Print the records below exactly as they appear. Omit all pictures.

(Data):
◇ ◇ ◇ ◇ ◇ ◇ ◇
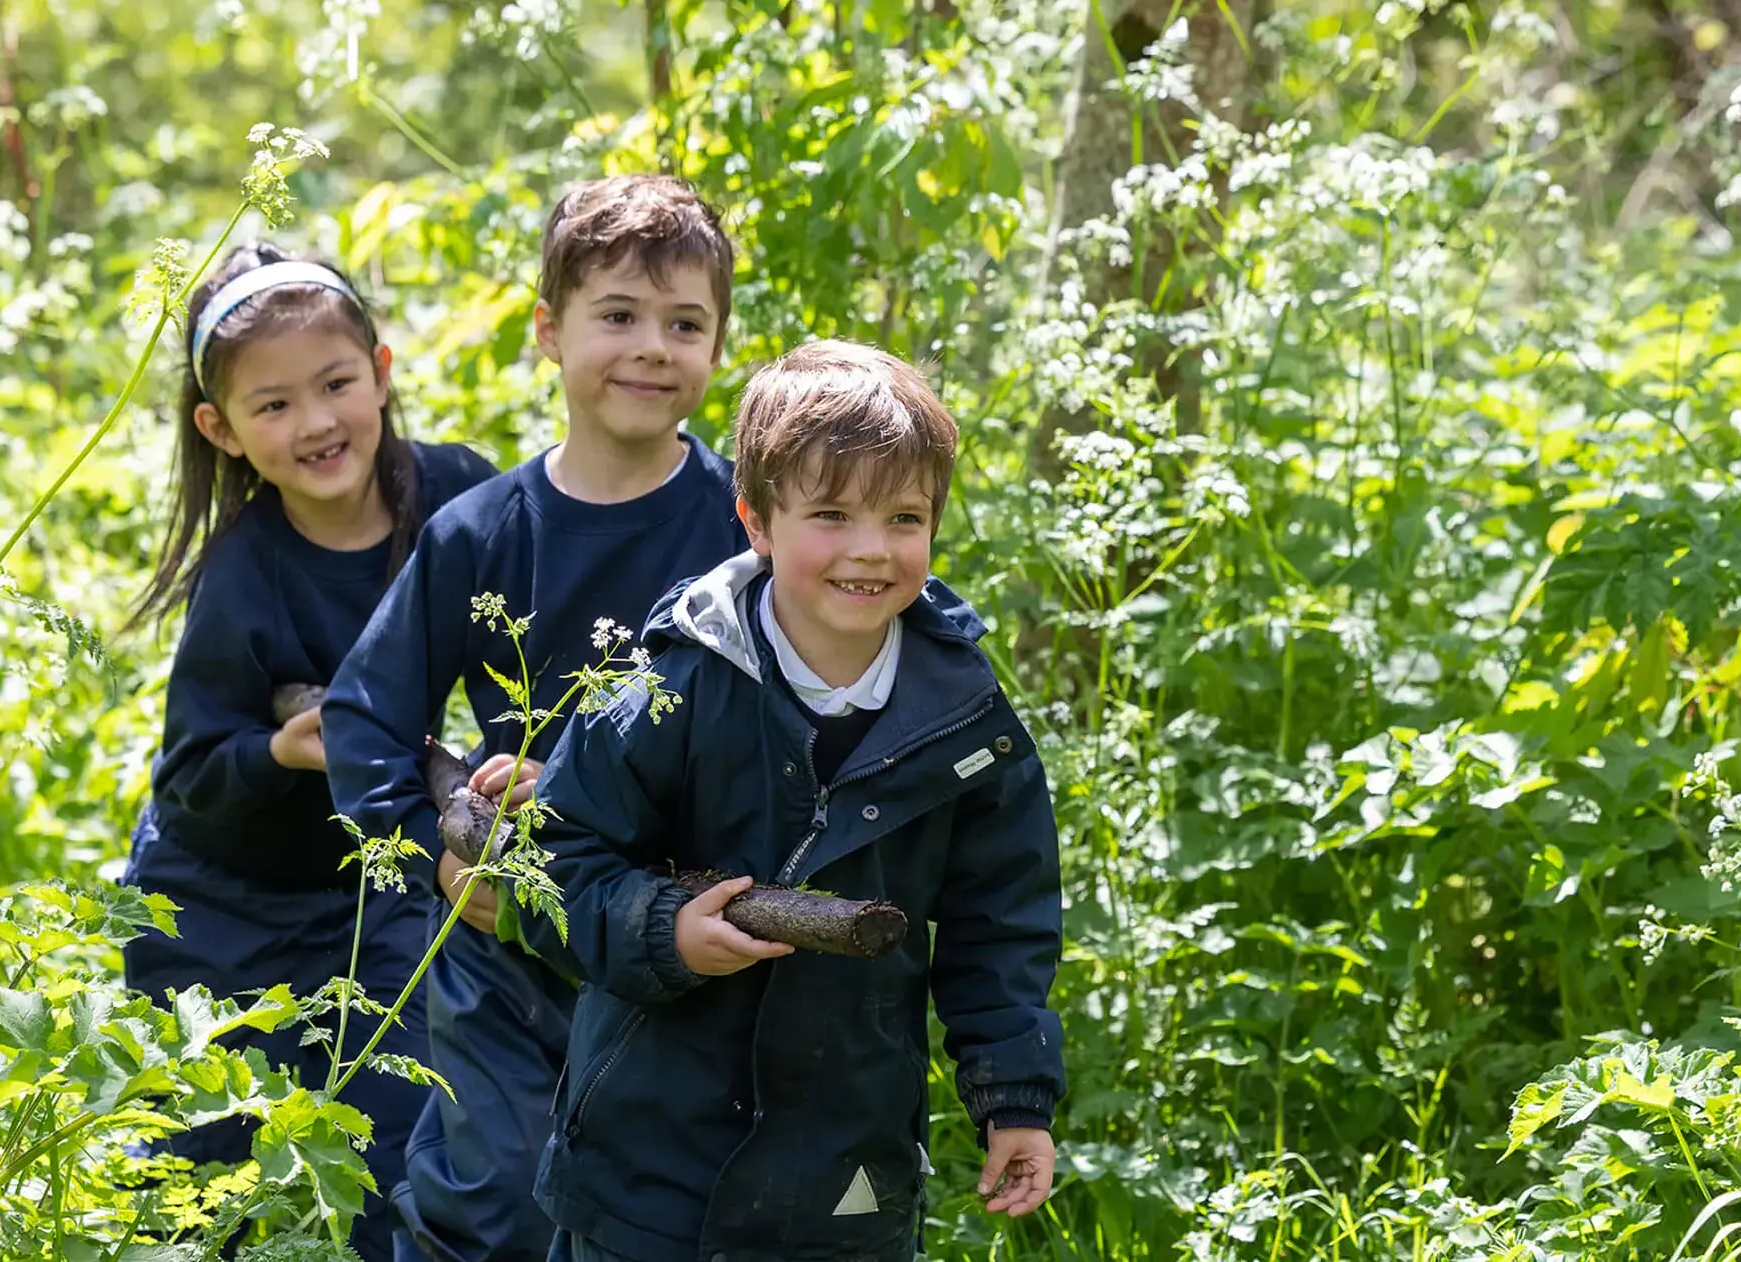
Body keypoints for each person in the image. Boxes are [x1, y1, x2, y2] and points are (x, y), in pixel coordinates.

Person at [529, 340, 1065, 1262]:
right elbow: (553, 861)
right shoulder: (675, 684)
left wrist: (1013, 1099)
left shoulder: (965, 717)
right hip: (650, 1162)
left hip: (845, 1160)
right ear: (756, 521)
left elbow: (1001, 922)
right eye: (831, 513)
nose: (871, 549)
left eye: (904, 517)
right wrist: (665, 931)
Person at [324, 174, 748, 1262]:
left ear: (717, 345)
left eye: (684, 323)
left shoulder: (749, 525)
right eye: (617, 316)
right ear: (549, 334)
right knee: (492, 1196)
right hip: (508, 925)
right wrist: (438, 862)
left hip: (676, 934)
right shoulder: (479, 534)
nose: (652, 347)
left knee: (659, 1211)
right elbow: (367, 716)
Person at [122, 242, 498, 1262]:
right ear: (224, 430)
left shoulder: (459, 499)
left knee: (400, 1128)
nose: (318, 422)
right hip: (221, 902)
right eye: (275, 404)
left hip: (376, 892)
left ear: (379, 371)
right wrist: (284, 751)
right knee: (204, 1169)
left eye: (336, 383)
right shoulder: (244, 575)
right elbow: (193, 779)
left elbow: (521, 648)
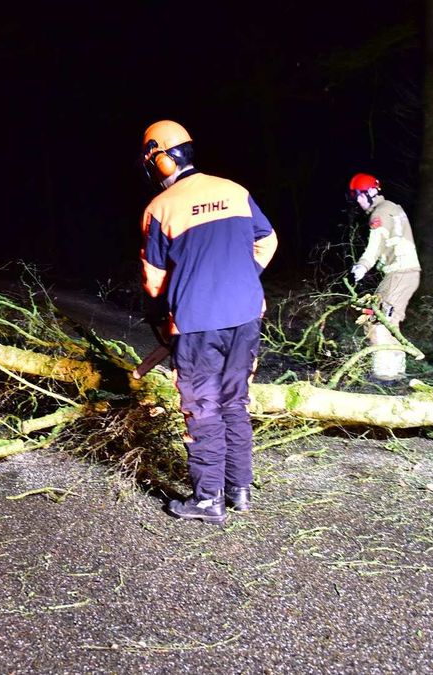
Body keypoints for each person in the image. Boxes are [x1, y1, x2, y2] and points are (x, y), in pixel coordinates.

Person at [138, 120, 278, 525]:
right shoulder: (234, 191)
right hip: (248, 313)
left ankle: (207, 499)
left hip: (198, 322)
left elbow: (153, 278)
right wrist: (244, 275)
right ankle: (240, 489)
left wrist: (166, 307)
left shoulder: (160, 208)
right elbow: (267, 239)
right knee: (235, 400)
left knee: (203, 407)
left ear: (160, 159)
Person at [347, 173, 421, 384]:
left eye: (359, 195)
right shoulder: (393, 207)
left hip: (400, 273)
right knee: (387, 321)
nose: (357, 201)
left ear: (371, 193)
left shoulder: (379, 214)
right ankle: (396, 373)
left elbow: (374, 246)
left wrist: (362, 265)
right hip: (402, 274)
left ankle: (385, 376)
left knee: (379, 321)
◇ ◇ ◇ ◇ ◇ ◇ ◇
(Solution for this exercise):
Body keypoints for each person in the image. Boxes are [x1, y1, x2, y2] and points are (x, y), in pixel coordinates.

Person at [529, 340, 1065, 1262]:
right elbow: (553, 861)
right shoulder: (675, 684)
left wrist: (1013, 1099)
left shoulder: (965, 717)
right hip: (650, 1162)
left hip: (845, 1160)
right ear: (756, 521)
left elbow: (1001, 922)
right eye: (831, 513)
nose: (871, 549)
left eye: (904, 517)
right wrist: (665, 931)
Person at [324, 174, 748, 1262]:
left ear: (717, 345)
left eye: (684, 323)
left shoulder: (749, 525)
right eye: (617, 316)
right ear: (549, 334)
right knee: (492, 1196)
right hip: (508, 925)
right wrist: (438, 862)
left hip: (676, 934)
right shoulder: (479, 534)
nose: (652, 347)
left knee: (659, 1211)
right elbow: (367, 716)
Person at [122, 242, 498, 1262]:
right ear: (224, 430)
left shoulder: (459, 499)
left knee: (400, 1128)
nose: (318, 422)
right hip: (221, 902)
right eye: (275, 404)
left hip: (376, 892)
left ear: (379, 371)
right wrist: (284, 751)
right knee: (204, 1169)
left eye: (336, 383)
right shoulder: (244, 575)
right elbow: (193, 779)
left elbow: (521, 648)
Body keypoints for each person in the image. Boxes are [x1, y1, x2, y2] and points are (x, y), in pixel coordinates.

Person at [138, 120, 278, 525]:
right shoulder: (234, 191)
right hip: (248, 313)
left ankle: (207, 499)
left hip: (198, 322)
left elbow: (153, 278)
right wrist: (244, 275)
right ankle: (240, 489)
left wrist: (166, 307)
left shoulder: (160, 208)
right elbow: (267, 239)
right knee: (235, 400)
left knee: (203, 407)
left ear: (160, 159)
Person at [347, 173, 421, 384]:
left eye: (359, 195)
right shoulder: (393, 207)
left hip: (400, 273)
right knee: (387, 321)
nose: (357, 201)
left ear: (371, 193)
left shoulder: (379, 214)
right ankle: (396, 373)
left elbow: (374, 246)
left wrist: (362, 265)
right hip: (402, 274)
left ankle: (385, 376)
left knee: (379, 321)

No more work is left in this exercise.